Pada manajemen klinis NPH, saat pengurangan nyeri dengan pemberian gabapentin
tidak komplit, dapat dipertimbangkan penambahan terapi dengan agen analgesik
sekunder, misalnya opioid. Tramadol, merupakan agonis opioid u kerja sentral yang juga
penghambat ambilan kembali serotonin dan norepinefrin, ditemukan efektif dalam terapi
pengurangan intensitas nyeri pada NPH.
Golongan benzodiazepin tidak efektif dalam penanganan NPH. Obat ini cenderung
menimbulkan depresi fungsi saraf pusat dan ketergantungan terutama bila dipergunakan
jangka panjang. Obat golongan ini hanya bermanfaat dalam mengurangi spasme otot,
dan dapat diberikan hanya sebagai adjuvan.
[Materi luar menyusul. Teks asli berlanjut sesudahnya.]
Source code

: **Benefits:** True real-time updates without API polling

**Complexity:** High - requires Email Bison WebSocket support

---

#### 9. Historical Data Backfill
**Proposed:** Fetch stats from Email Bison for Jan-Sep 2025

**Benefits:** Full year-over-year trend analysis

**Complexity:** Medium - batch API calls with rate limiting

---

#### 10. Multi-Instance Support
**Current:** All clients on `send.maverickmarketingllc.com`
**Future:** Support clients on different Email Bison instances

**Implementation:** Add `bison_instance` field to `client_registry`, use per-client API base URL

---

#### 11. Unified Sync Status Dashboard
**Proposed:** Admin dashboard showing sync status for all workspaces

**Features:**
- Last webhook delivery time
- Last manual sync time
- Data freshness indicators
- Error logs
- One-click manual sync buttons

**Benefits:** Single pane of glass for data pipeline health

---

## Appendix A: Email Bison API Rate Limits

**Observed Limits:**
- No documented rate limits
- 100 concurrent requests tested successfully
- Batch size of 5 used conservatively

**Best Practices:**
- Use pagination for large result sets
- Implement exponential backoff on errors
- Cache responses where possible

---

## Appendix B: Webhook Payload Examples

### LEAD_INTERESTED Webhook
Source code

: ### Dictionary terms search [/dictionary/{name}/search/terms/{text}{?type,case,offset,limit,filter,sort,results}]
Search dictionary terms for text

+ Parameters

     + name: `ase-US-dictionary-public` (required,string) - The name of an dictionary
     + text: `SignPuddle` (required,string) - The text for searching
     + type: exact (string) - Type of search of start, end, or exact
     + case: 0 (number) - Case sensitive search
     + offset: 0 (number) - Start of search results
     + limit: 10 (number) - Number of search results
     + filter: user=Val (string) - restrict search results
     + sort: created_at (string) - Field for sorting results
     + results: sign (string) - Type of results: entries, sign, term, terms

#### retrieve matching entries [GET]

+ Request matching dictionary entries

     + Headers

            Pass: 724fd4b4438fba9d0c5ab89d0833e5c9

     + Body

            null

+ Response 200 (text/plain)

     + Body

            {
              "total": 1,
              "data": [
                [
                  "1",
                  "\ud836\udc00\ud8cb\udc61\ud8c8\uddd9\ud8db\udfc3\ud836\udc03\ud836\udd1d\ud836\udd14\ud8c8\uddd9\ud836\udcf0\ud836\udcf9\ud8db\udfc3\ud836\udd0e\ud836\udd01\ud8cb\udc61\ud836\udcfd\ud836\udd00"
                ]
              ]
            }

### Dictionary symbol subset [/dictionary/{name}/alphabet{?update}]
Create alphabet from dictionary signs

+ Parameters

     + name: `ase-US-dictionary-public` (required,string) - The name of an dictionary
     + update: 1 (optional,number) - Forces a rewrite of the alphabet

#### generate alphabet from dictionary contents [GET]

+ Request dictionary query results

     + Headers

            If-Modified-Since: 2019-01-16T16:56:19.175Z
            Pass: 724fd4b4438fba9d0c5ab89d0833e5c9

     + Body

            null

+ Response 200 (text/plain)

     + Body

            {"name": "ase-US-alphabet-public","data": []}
Terapi vitamin juga telat dipertimbangkan diberikan pada pasien dengan NPH.
Pemberian vitamin E, suatu antioksidan seccara anekdotal juga dipertimbangkan efektif
pada nyeri NPH, tetapi bukti yang mendukung belum cukup kuat. Metilkobalamin,
bentuk aktif dari vitamin B-12 dapat memperbaiki kerusakan saraf perifer dan
memperbaiki regenerasi saraf. Obat ini juga dapat dipertimbangkan sebagai terapi
adjuvan dengan dasar bahwa obat ini mampu mengurangi/mencegah ectopic discharge.
Modalitas terapi laser, injeksi anestetik lokal dan regional serta blok ganglion simpatis,
juga telah diteliti, tetapi tidak menunjukan hasil yang signifikan secara klinis.